* _Quoted passage_
The social embeddedness of ACPS becomes most viable in the domain of safety-critical system. These are systems whose failure or malfunction result in the death or serious injury to people, the loss or severe damage to infrastructure or severe environmental harm. Therefore, the RTG will concentrate on the domains of mobility, energy and health, where any inconsistencies between human and machine-based goal selection, situation assessment, and task performance can be at least as fatal as malfunctions of the technology itself - the latter being the traditional focus of safety engineering.
The research in the domain of mobility encompasses two key modules, M1 and M2, each addressing critical aspects of the acceptance and cooperation of self-explaining Automated Cyber-Physical Systems (ACPS). M1 delves into the acceptance and cooperation of self-explaining ACPS in mixed traffic scenarios. It acknowledges the intricate social norms and practices embedded in urban traffic interactions, highlighting the need for cooperative behavior to navigate unregulated or weakly regulated situations. M2, on the other hand, focuses on understanding and enhancing user acceptance, cooperation, and governance of ACPS in mobility, emphasizing the necessity of involving humans actively in decision processes to mitigate misuse and disuse of automation. Together, these modules contribute to shaping the future of mobility by addressing the challenges of user acceptance, cooperation, and communication in the context of evolving traffic scenarios with automated systems.
In the energy sector, projects E1 and E2 confront key challenges. E1 addresses the vulnerability of integrated power grids, underscored by the 2006 European blackout, emphasizing the need for a new mode of coordinated operation. The emergence of decentralized power production further complicates the issue, transforming facilities into "smart grids," placing novel demands on control operators. Meanwhile, E2 focuses on the energy-governance intersection amid the transition, adapting to changing requirements in the evolving technological landscape. It explores the dynamics of autonomous cyber-physical systems, emphasizing the role of IT in reshaping communication and energy structures. Together, these projects contribute to securing power grids and navigating the complexities of the energy transition.
Homecare's growing significance is propelled by technological innovations and demographic shifts, notably an aging population. In 2015, Germany had 2.9 million people requiring care, with 73% receiving home care. Intensive care, often for life-threatening diseases, extends beyond hospitals, affecting patients in assisted living or at home. The rising demand for intensive care services is evident, with a surge from 850 to 1,000 organizations between 2015 and 2017. This surge poses challenges, such as technical requirements and increased burdens on family members becoming informal caregivers. Identified factors include the need for more information, load relief for caregivers, and fostering positive moments and social interactions. Despite recognized challenges, systematic research on the emotional impact and changes in relationships due to intensive care technologies in home care remains scarce, which is the focus of H1.

* _Exercise aim_
Copy the text on the research domains from the words "In the energy" through "the energy transition.", changing "blackout" to "power outage".

* _Recorded data_
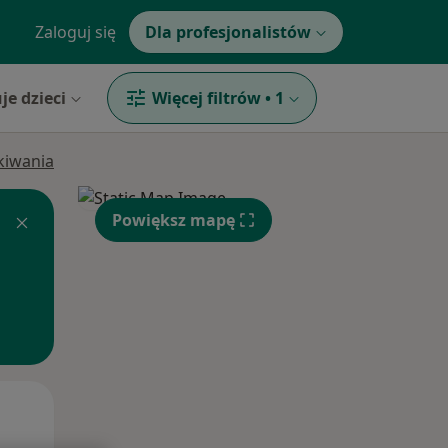
Zaloguj się
Dla profesjonalistów
je dzieci
Więcej filtrów
•
1
ukiwania
Powiększ mapę
Wt,
Śr,
Czw,
11 Sie
12 Sie
13 Sie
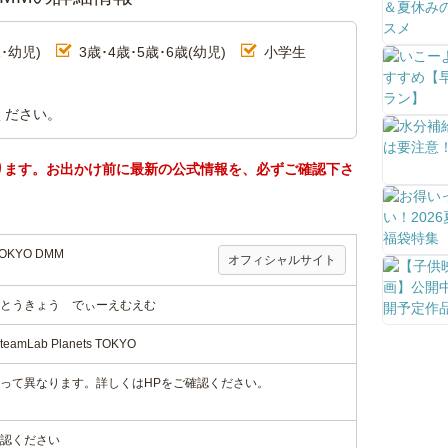
･幼児)
3歳･4歳･5歳･6歳(幼児)
小学生
ください。
ります。お出かけ前に最新の公式情報を、必ずご確認下さ
KYO DMM
オフィシャルサイト
とうきょう でぃーえむえむ
mLab Planets TOKYO
って異なります。詳しくはHPをご確認ください。
認ください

* _Response to this task_
In the energy sector, projects E1 and E2 confront key challenges. E1 addresses the vulnerability of integrated power grids, underscored by the 2006 European power outage, emphasizing the need for a new mode of coordinated operation. The emergence of decentralized power production further complicates the issue, transforming facilities into "smart grids," placing novel demands on control operators. Meanwhile, E2 focuses on the energy-governance intersection amid the transition, adapting to changing requirements in the evolving technological landscape. It explores the dynamics of autonomous cyber-physical systems, emphasizing the role of IT in reshaping communication and energy structures. Together, these projects contribute to securing power grids and navigating the complexities of the energy transition.